Şükrü HÜSEYİNOĞLU

14 Ocak 2012

DERGİ DEĞİL MEKTEB: İKTİBAS

“Derdin varsa, dergin vardır!” sözünü ilk kim söylemiştir bilemiyorum, fakat taşı gediğine oturtan yerinde bir söz olduğunu söyleyebilirim. Evet, derdi olanların söyleyecek sözü vardır ve sözü olanlar da bir şekilde sözlerini söylemeye çalışacaklardır. Dergi, bu gaye çerçevesinde öne çıkan bir araç niteliği kazanmıştır.

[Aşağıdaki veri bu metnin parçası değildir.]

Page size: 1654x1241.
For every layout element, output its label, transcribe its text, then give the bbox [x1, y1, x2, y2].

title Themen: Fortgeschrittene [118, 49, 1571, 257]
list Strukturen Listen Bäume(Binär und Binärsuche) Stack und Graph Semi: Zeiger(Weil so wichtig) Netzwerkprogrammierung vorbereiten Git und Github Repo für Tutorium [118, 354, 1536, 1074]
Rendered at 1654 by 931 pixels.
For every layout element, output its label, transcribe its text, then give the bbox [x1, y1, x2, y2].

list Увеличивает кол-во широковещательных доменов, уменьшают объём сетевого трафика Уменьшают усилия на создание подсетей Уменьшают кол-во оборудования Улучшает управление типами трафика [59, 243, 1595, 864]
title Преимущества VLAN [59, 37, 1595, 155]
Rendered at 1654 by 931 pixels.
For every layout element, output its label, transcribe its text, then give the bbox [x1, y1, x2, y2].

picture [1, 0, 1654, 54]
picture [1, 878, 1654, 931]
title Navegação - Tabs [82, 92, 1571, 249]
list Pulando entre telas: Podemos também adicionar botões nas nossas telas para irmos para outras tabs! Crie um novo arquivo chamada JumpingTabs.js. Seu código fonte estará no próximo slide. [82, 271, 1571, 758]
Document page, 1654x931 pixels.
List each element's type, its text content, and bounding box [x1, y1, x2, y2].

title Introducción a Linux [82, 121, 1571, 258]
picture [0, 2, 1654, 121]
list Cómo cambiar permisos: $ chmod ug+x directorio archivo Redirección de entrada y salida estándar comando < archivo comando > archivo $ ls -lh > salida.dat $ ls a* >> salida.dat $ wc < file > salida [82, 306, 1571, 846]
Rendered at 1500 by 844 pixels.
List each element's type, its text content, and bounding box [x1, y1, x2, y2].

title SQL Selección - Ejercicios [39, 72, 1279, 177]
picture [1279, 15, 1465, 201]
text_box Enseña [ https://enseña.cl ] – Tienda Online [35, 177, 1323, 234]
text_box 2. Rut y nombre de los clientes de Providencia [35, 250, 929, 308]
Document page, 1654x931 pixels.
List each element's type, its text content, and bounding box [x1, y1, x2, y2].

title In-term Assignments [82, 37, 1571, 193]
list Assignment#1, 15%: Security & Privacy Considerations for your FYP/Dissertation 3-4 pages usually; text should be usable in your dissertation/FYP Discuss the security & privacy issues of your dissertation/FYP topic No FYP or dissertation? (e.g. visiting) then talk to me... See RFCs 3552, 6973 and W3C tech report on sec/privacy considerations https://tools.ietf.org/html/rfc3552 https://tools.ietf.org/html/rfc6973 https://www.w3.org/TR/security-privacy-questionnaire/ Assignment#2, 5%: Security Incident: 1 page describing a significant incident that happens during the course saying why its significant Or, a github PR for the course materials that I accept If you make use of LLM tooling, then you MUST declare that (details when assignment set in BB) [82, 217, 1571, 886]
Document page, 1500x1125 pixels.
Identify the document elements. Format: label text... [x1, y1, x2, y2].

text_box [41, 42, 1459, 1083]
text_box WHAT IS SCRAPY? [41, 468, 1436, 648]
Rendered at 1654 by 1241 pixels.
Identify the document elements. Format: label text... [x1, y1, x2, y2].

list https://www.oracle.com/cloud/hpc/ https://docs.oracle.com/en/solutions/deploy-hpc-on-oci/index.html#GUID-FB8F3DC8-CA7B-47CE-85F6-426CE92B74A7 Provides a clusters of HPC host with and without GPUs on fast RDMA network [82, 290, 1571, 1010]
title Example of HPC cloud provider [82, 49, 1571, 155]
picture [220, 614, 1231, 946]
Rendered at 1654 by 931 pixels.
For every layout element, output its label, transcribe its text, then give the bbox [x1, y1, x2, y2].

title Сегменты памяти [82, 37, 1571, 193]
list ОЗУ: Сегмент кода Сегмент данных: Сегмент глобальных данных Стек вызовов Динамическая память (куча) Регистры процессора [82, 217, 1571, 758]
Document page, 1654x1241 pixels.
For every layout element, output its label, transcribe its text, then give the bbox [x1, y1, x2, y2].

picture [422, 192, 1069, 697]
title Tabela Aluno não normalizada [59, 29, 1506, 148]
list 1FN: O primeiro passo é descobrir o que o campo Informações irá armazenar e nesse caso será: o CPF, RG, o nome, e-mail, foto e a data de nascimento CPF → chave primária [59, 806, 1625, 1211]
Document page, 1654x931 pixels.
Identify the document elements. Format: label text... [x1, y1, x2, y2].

İktibas da 1981 yılında Ercümend Özkan ağabey tarafından, bir derdin dergisi olarak çıkarılmaya başlanmıştı. Ancak İktibas’ı İktibas yapan, bir derdi olması değil derdinin niteliği idi. İktibas, Âlemlerin Rabbi’ni dert edinen bir yayın organı olarak herkesin sustuğu bir darbe sonrası ortamda çıkmaya başlamıştı ve üstelik de o güne kadar aynı derdin dertlisi olarak çıkarılmış olan yayın organlarından önemli bir farkı vardı. İktibas, genellikle siyasal uyanış vurgusuyla sınırlı kalan İslami yayıncılık alanında, siyasal uyanış perspektifiyle “yeniden Kur’an’a dönüş” mesajını bütünleştiren bir bütüncül İslami mücadele anlayışıyla çıkıyordu okuyucunun önüne.

Ali Şeriati’nin, “Hüküm yalnız Allah’a aittir...”[1], “Mülk Allah’ındır...”[2] ve “Halis din yalnız Allah’ındır…”[3] Kur’ani beyanlarına atıfta bulunarak dile getirmeye çalıştığı ve Firavun, Karun ve Belam’ın (Kur’ani örneklendirmeyle Samiri’nin) şahsında sembolize ettiği Allah’ın hükmüyle hükmetmeyen siyasal zulüm düzenleri, ekonomik yığma, sömürü ve talan düzenleri ve dine karşı din olarak ortaya çıkıp bid’at ve hurafelerle Rabbani mesajların üzerini örten atalar kültüne karşı bütüncül İslami mücadele perspektifi, İktibas’ın sayfalarında yer buluyordu.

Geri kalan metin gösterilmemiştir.